I was offered a lift back to Lusaka on Tursday. Cruising down the Great North Road in the aged Toyota Venture, reggae music blaring out for the entire four hour journey, I reflected on my last interview in Kitwe. It was with a young man called Blessings Zulu, a Cecily’s Fund graduate now grown up and settled with a good job.
People often ask me what the long term prospects are for the children we support through school. It’s a good question, since unemployment is high in Zambia (estimated at 50% in 2000). The economy is dependent on mining, particular copper mining, but even the mines can’t absorb all of Zambia’s tens of thousands of orphans, even the few thousand that we help to complete their schooling.
So what else is there for them to do? When you ask children here what they want to do, their responses are the stuff of dreams rather than reality; some as old as 18 and still in grade 8 or 9 say they want to be a judge or a pilot, or a television newsreader.
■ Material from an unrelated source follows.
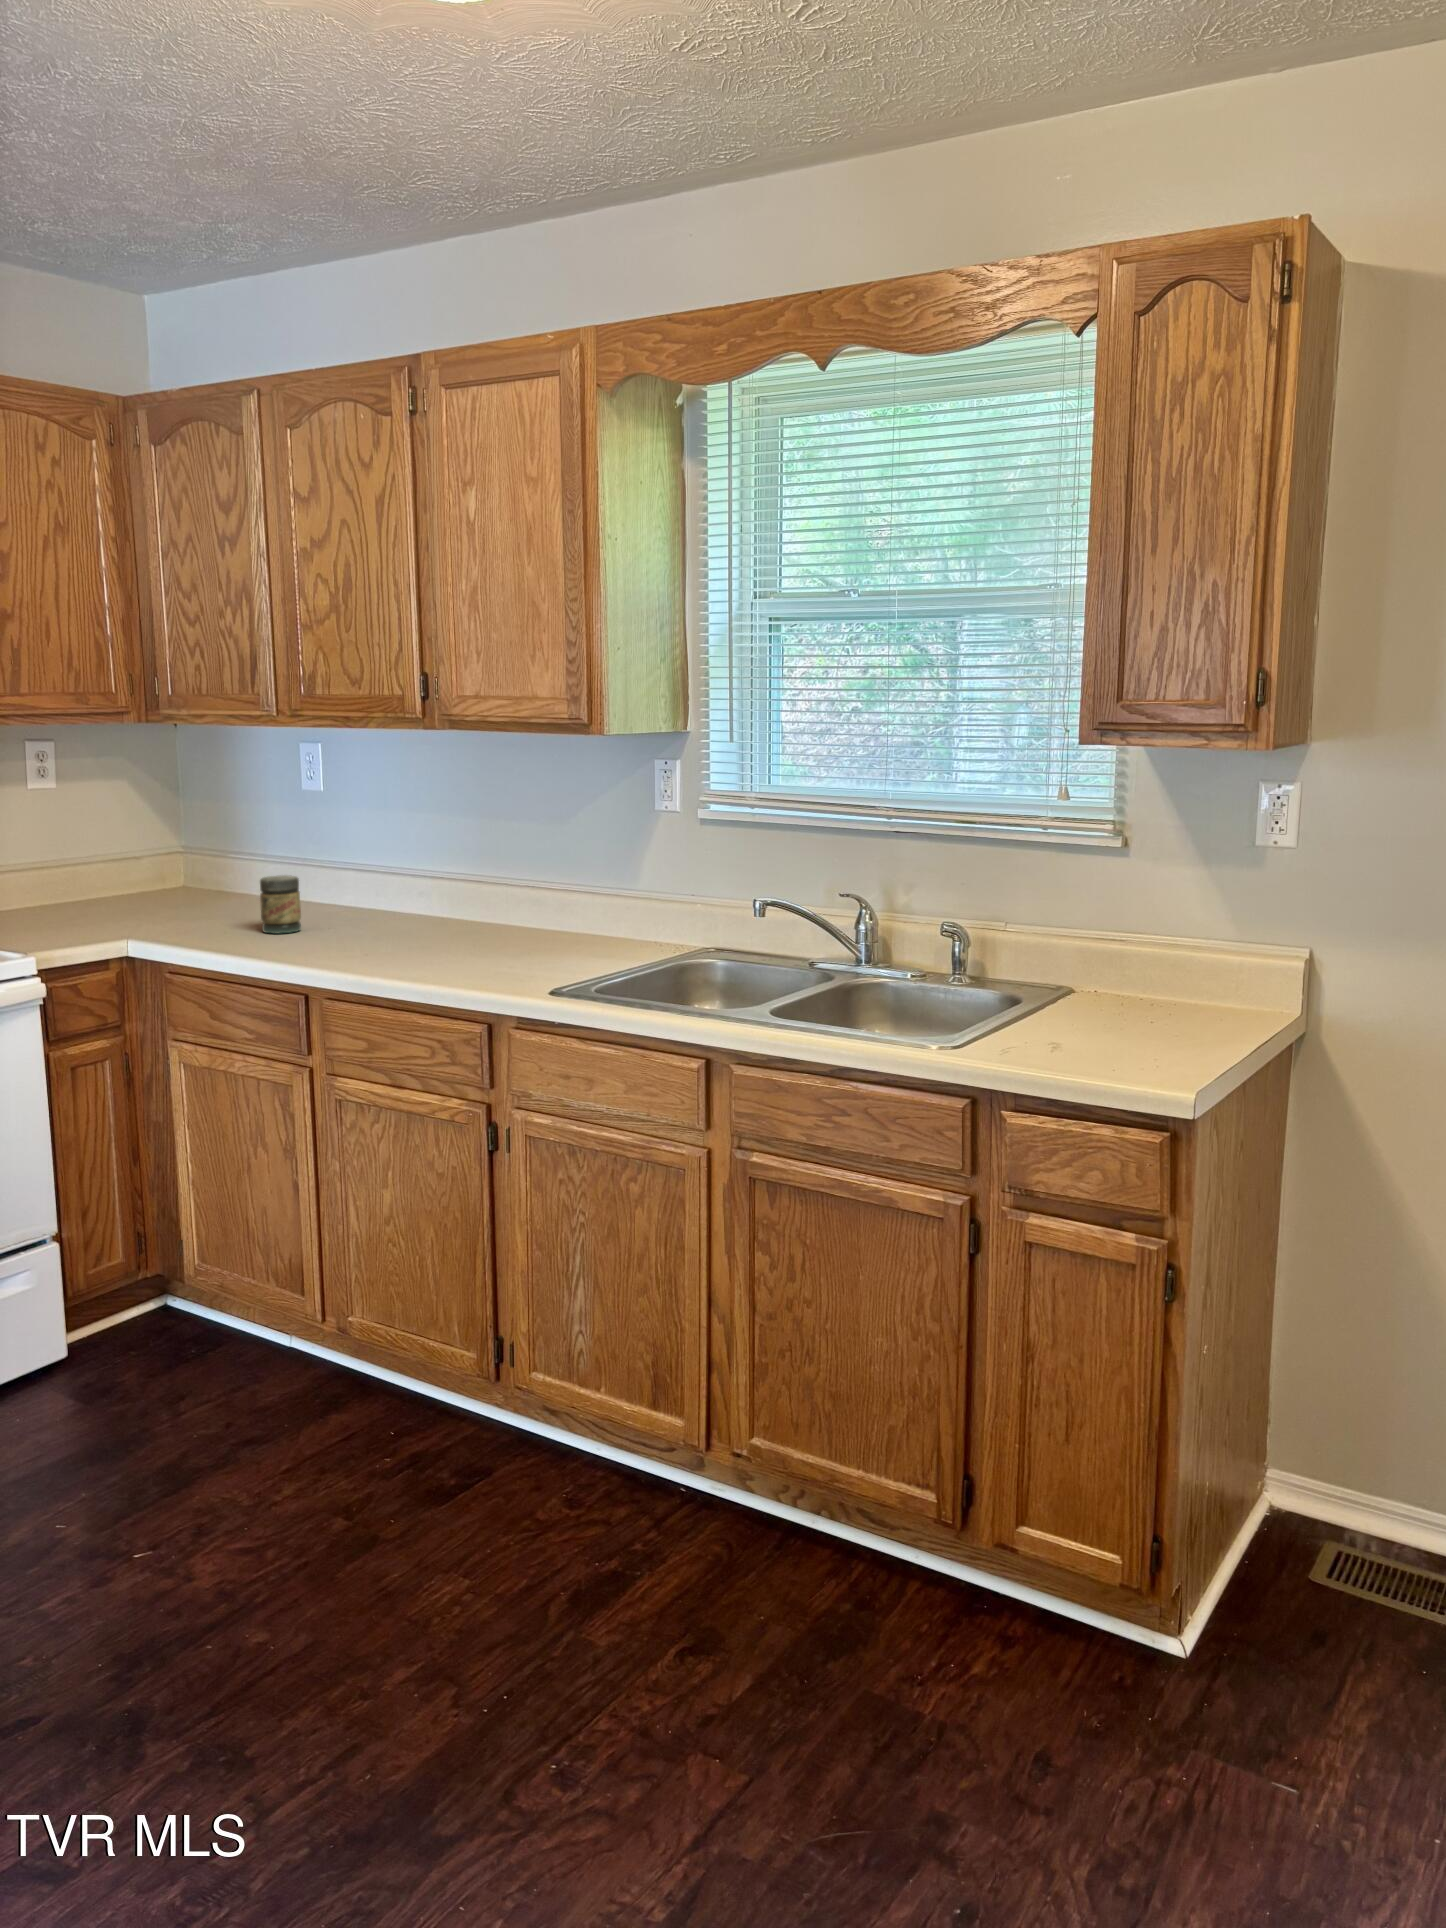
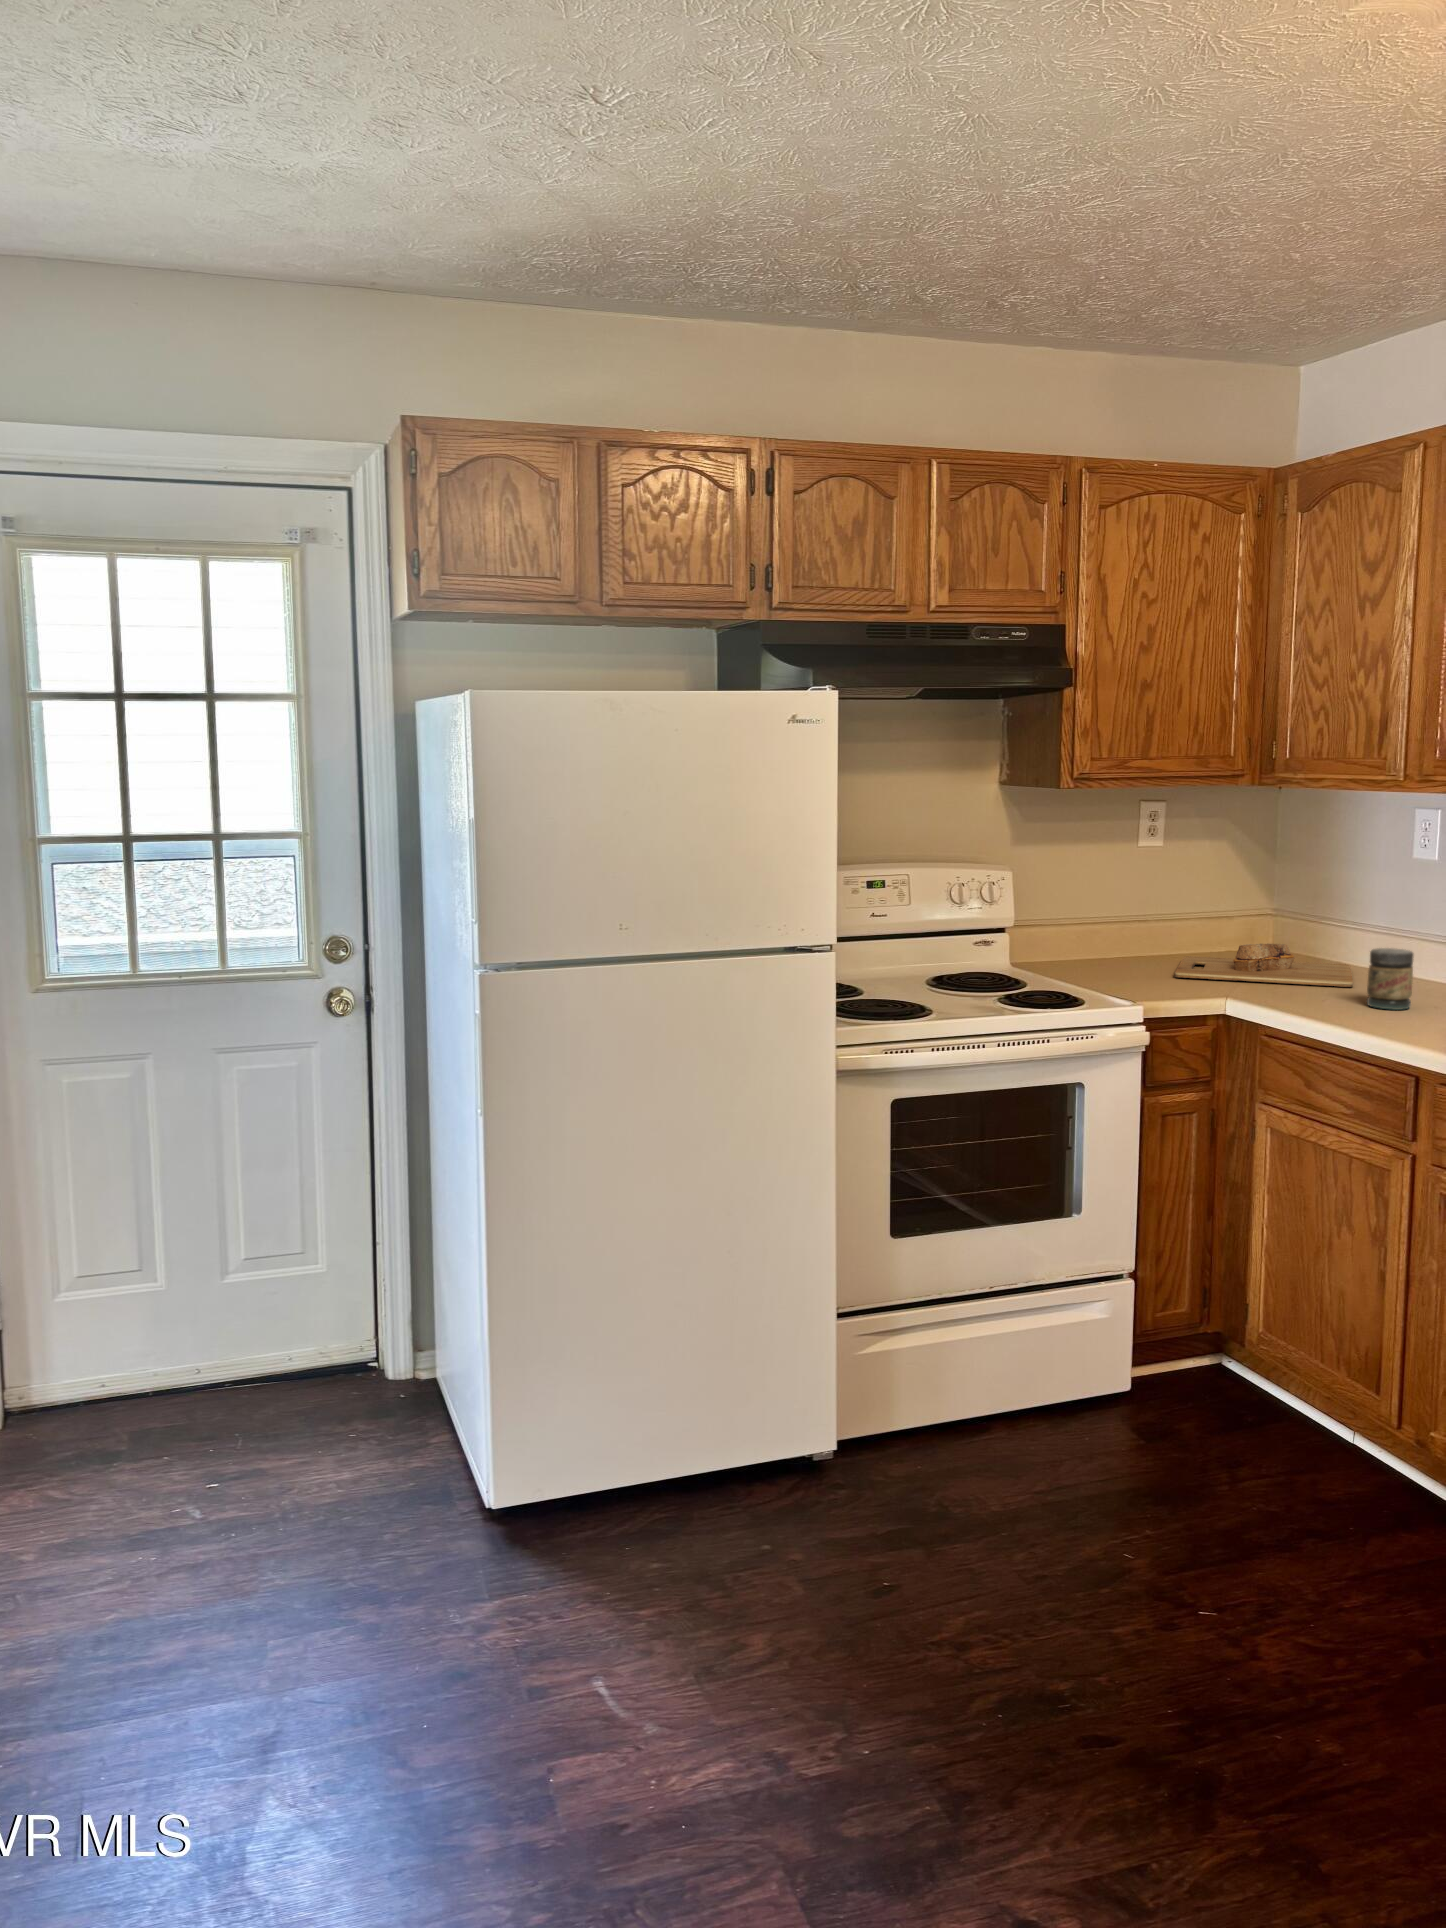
cutting board: none [75,880,255,925] -> present [1175,944,1353,987]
Others aspire to emulate the professionals who have helped their families through terrible suffering; teachers, nurses, doctors. I tried changing my question from “What do you want to do?” to “What do you plan to do?” Even then none mentioned the most likely prospects for them, selling vegetables or bags of charcoal in the market, becoming a bus driver, a garden boy, or even a miner.
Then, on my very last day in Kitwe, I met Blessings Zulu. Blessings is part of the Youth Anti-AIDS Network, or YAN – a spin-off of the Copperbelt Health Education Programme through whom Cecily’s Fund delivers its peer health education training. Blessings’ story reflected that of so many of the children I’ve met on this trip; both his parents died when he was very young, he was brought up by his aunt, a widow caring for five orphans as well as two children of her own, plus her aging mother. She struggled to hold down a job and sell clothes in the market to pay for all their school fees. Then Cecily’s Fund started paying Blessings’ fees and providing the clothes and equipment he needed for school. He passed all his exams, and then went on to our teacher training programme. But this wasn’t his true vocation. Seeing what Cecily’s Fund, and our partners were doing for him and others like him, he was iinspired to do similar work.
While at college, he and a few others set up YAN to train young people to be peer health educators. They got funding from various organisations and with the small salary he drew from that, he left teacher training college and paid his way through a social work course at the University of Zambia. Blessings was apologetic for “letting us down” by dropping out of his teacher training course. But I reassured him that he had nothing to apologise for; he had used his education, his initiative and his determination to fulfil his aspirations. In the process he is benefitting countless others by helping them understand how to avoid HIV. Isn’t that exactly what Cecily’s Fund exists for? As Blessings put it, “Without you people I would have been a bus driver or someone very low. But because of my inner strength and my respect for the help that you gave me, I am where I am today.”
Tomorrow the flame trees will again be replaced by English Autumn leaves and I will begin the delicious job of incorporating all the touching and inspiring stories that I’ve heard from some amazing people, young and old, into our communications to you. I’ll also be putting the snippets of video film of Zambian children singing onto the website, to kick start our Make Music Give Hope fundraising campaign which will be launched on December 6th. I hope you’ll join us.